Exactly as given, reproduce the records in full.

.....

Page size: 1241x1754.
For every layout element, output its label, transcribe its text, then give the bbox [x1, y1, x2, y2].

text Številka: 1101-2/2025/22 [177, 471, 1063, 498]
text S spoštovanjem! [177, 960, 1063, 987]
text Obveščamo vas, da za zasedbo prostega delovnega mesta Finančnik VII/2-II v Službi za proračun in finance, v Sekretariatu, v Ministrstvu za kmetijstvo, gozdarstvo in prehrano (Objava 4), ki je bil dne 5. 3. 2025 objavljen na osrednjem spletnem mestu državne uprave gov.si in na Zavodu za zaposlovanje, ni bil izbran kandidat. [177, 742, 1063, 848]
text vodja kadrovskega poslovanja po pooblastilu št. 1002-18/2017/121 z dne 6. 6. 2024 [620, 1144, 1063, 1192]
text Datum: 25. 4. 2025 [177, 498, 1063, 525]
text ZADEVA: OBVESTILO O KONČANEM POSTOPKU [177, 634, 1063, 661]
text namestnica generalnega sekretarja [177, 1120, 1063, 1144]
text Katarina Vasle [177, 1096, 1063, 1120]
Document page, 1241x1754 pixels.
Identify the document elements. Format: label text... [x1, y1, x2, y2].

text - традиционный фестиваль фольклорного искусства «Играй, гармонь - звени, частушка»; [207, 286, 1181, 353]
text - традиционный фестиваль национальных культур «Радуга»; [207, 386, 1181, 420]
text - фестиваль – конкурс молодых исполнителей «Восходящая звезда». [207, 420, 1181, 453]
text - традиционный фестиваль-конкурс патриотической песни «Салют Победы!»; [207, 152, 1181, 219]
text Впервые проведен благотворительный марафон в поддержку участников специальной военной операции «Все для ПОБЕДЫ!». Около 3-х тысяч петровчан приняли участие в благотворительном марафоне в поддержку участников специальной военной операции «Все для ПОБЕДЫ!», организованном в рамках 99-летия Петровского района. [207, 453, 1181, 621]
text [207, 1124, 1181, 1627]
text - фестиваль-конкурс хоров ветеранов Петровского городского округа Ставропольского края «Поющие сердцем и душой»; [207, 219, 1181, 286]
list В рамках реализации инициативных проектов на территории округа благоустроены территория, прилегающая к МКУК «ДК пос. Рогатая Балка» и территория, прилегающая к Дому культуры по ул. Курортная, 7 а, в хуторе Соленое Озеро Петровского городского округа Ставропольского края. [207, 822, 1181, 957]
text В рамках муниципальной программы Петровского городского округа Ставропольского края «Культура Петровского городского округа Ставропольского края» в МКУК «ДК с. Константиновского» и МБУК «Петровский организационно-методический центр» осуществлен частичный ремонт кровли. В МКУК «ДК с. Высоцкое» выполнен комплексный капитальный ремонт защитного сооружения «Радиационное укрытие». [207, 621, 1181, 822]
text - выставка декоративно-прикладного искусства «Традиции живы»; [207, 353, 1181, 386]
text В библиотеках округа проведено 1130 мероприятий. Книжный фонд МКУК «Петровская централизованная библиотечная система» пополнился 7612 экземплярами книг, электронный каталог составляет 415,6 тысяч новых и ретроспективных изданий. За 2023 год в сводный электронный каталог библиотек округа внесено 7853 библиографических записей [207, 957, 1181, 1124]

.....

* [Worked solution]
Page size: 1241x1754.
For every layout element, output its label, transcribe its text, then give the bbox [x1, y1, x2, y2].

text Številka: 1101-2/2025/22 [177, 471, 1063, 498]
text S spoštovanjem! [177, 960, 1063, 987]
text Obveščamo vas, da za zasedbo prostega delovnega mesta Finančnik VII/2-II v Službi za proračun in finance, v Sekretariatu, v Ministrstvu za kmetijstvo, gozdarstvo in prehrano (Objava 4), ki je bil dne 5. 3. 2025 objavljen na osrednjem spletnem mestu državne uprave gov.si in na Zavodu za zaposlovanje, ni bil izbran kandidat. [177, 742, 1063, 848]
text vodja kadrovskega poslovanja po pooblastilu št. 1002-18/2017/121 z dne 6. 6. 2024 [620, 1144, 1063, 1192]
text Datum: 25. 4. 2025 [177, 498, 1063, 525]
text ZADEVA: OBVESTILO O KONČANEM POSTOPKU [177, 634, 1063, 661]
text namestnica generalnega sekretarja [177, 1120, 1063, 1144]
text Katarina Vasle [177, 1096, 1063, 1120]
Document page, 1241x1754 pixels.
Identify the document elements. Format: label text... [x1, y1, x2, y2].

text - традиционный фестиваль фольклорного искусства «Играй, гармонь - звени, частушка»; [207, 286, 1181, 353]
text - традиционный фестиваль национальных культур «Радуга»; [207, 386, 1181, 420]
text - фестиваль – конкурс молодых исполнителей «Восходящая звезда». [207, 420, 1181, 453]
text - традиционный фестиваль-конкурс патриотической песни «Салют Победы!»; [207, 152, 1181, 219]
text Впервые проведен благотворительный марафон в поддержку участников специальной военной операции «Все для ПОБЕДЫ!». Около 3-х тысяч петровчан приняли участие в благотворительном марафоне в поддержку участников специальной военной операции «Все для ПОБЕДЫ!», организованном в рамках 99-летия Петровского района. [207, 453, 1181, 621]
text [207, 1124, 1181, 1627]
text - фестиваль-конкурс хоров ветеранов Петровского городского округа Ставропольского края «Поющие сердцем и душой»; [207, 219, 1181, 286]
list В рамках реализации инициативных проектов на территории округа благоустроены территория, прилегающая к МКУК «ДК пос. Рогатая Балка» и территория, прилегающая к Дому культуры по ул. Курортная, 7 а, в хуторе Соленое Озеро Петровского городского округа Ставропольского края. [207, 822, 1181, 957]
text В рамках муниципальной программы Петровского городского округа Ставропольского края «Культура Петровского городского округа Ставропольского края» в МКУК «ДК с. Константиновского» и МБУК «Петровский организационно-методический центр» осуществлен частичный ремонт кровли. В МКУК «ДК с. Высоцкое» выполнен комплексный капитальный ремонт защитного сооружения «Радиационное укрытие». [207, 621, 1181, 822]
text - выставка декоративно-прикладного искусства «Традиции живы»; [207, 353, 1181, 386]
text В библиотеках округа проведено 1130 мероприятий. Книжный фонд МКУК «Петровская централизованная библиотечная система» пополнился 7612 экземплярами книг, электронный каталог составляет 415,6 тысяч новых и ретроспективных изданий. За 2023 год в сводный электронный каталог библиотек округа внесено 7853 библиографических записей [207, 957, 1181, 1124]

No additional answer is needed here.